En este asunto de la salud, parece que el Estado se quiere colocar en el cómodo papel de Dios quien, para preservar nuestro libre albedrío, nos señala sus "mandamientos", pero nos crea "libres" y con notables atracciones fatales hacia los pecados (ya lo escribió Orígenes: "Sólo las almas con inclinación al mal se revisten de cuerpo").

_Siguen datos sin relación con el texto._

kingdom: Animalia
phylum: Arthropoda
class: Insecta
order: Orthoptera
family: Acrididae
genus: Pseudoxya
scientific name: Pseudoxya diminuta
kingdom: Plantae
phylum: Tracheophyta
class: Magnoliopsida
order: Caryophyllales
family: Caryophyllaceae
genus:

Pecados que, para decirlo todo, son, muchos de ellos, más interesantes y placenteros que fumar, emborracharse, drogarse, comer como gorrinos o correr como liebres subidos en un coche.
Pero, dígase lo que se diga desde los púlpitos estatales, la muerte es la compañera inseparable de la vida, la referencia ineludible de nuestra existencia, y más cuando "el tiempo nos alcanza", es decir, cuando nos llega esa devastación que llamamos vejez. Sin embargo, las ciencias médicas han conseguido alargar la esperanza de vida y, de hecho, han reducido drásticamente las muertes por causas exógenas (infecciones -incluido el sida-, etcétera), aunque los accidentes automovilísticos -que son causa exógena- sigan tan altos. Causas de muerte exógenas en las que no influye (o apenas) el tabaco. La roca dura donde hoy (en los países más desarrollados) se ha instalado la muerte son las causas endógenas: cánceres, accidentes cardiovasculares..., es decir, enfermedades en cuya propensión intervienen, básicamente, los genes, ayudados o no por el tabaco o por la "mala vida". Son ellos, nuestros genes, quienes, en muy alta medida, ordenan nuestra muerte. Son ellos, y no un supuesto desgaste de nuestro cuerpo, quienes nos llevan a la vejez y al cementerio. Y esto es así por más que se quiera edulcorar la vejez o se pretenda desviar la atención hacia daños colaterales, como el tabaco.
Detrás de todo esto late una ideología muy extendida en los países desarrollados según la cual la vida es el bien supremo. Esta afirmación merece ser matizada. El bien supremo debiera ser la vida de los otros, pero no la propia. Nuestra vida tiene sentido, precisamente, porque hay cosas que valen más que nuestra propia vida, aunque entre ellas no esté el tabaco.
Joaquín Leguina es demógrafo experto por el Instituto de Demografía de la Universidad de París.